Saturday, January 19, 2019
The Profile

Agnes’ Global Journeys Program Struggles to Match Its Own Aspirations

Hannah Matthews

Staff Writer

With the creation of the Global Journey’s program at Agnes Scott College, first-year students are given the chance to leave Georgia and see various corners of the globe. This year, the trips include places as far as Morocco and Chile. However, the idea of college students traveling abroad is fear inducing for anyone against the Western tendency of voluntourism and savior complexes.

According to Dr. Gundolf Graml, the Journeys professor for Central Europe, “All professors address the topics ‘Why Travel?’ and ‘Identity/Self/Other/Culture’ before the groups depart in early March” including by assigning the reading “To Hell With Good Intentions” by Ivan Illich.

The article is in the context of 1968, which is when students rushed to Mexico to perform service projects.

Illich brings up the point that the best the volunteers can provide is “voluntary powerlessness, voluntary presence as receivers, as such, as hopefully beloved or adopted ones without any way of returning the gift.”

According to Agnes Scott faculty, students should be doing just that.

“By emphasizing community engagement instead of ‘service learning’–a term we do not use in our official course descriptions — our Global Learning Program is actually at the forefront of a wave of change in higher education,” said Graml.

In contrast, not only do Agnes Scott carta resources include information about global service learning (, Agnes Scott’s decision to utilize the Amizade program, a promoter of Global-Service Learning, also conflicts with this idea.

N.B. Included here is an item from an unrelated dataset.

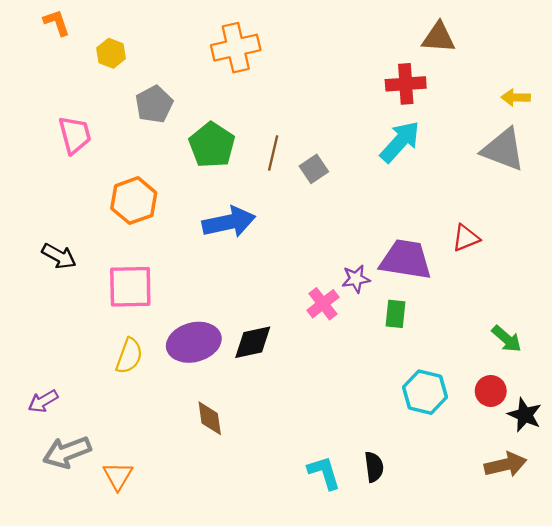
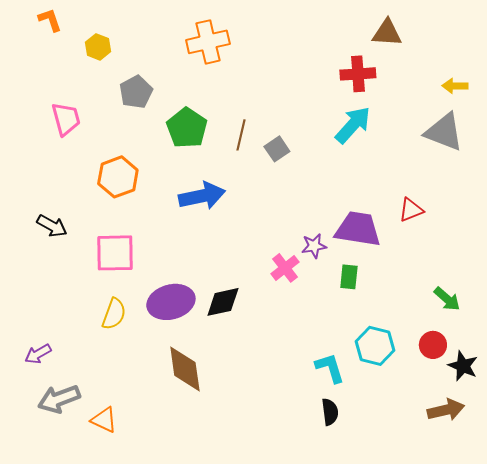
brown diamond: (210, 418) -> (185, 369), size x1.5
cyan L-shape: (324, 473) -> (330, 368), moved
orange triangle: (118, 476) -> (104, 420), turned -36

Some service projects within Amizade program Journeys trips raised concerns with whether or not the service performed was helpful, particularly when students were expected to construct structures or buildings.

During the Trinidad trip, students attempted to continue building a structure that would later become a homework center. Students, including one who started a non-profit organization in Jamaica, found themselves fulfilling the role they were taught to avoid.

“I’ve personally had to deal with persons coming from first world countries who want you to think they’re trying to help but really they’re just here to fulfill some sort of self-sufficient purpose,” said Jhodi Webster ‘20. “Going to Trinidad, I had no idea I would be one of those people.”

The process of construction was not addressed according to the students.

“There were no plans, no proper safety gear, and it seemed as if our Amizade leader was really only concerned with us doing whatever to get a good picture with our branded shirts on,” said Webster.

These conditions caused students to fear for their safety and caused some to find a new project.

“I had no experience whatsoever in construction,” said Srijana Smith ‘20. “I decided that I would rather spend my time picking up litter around the town, something I had experience in and something I could directly see the benefit of.”

With similar experiences arising from other trips, the question is whether or not Agnes Scott puts into practice the ethics taught to students.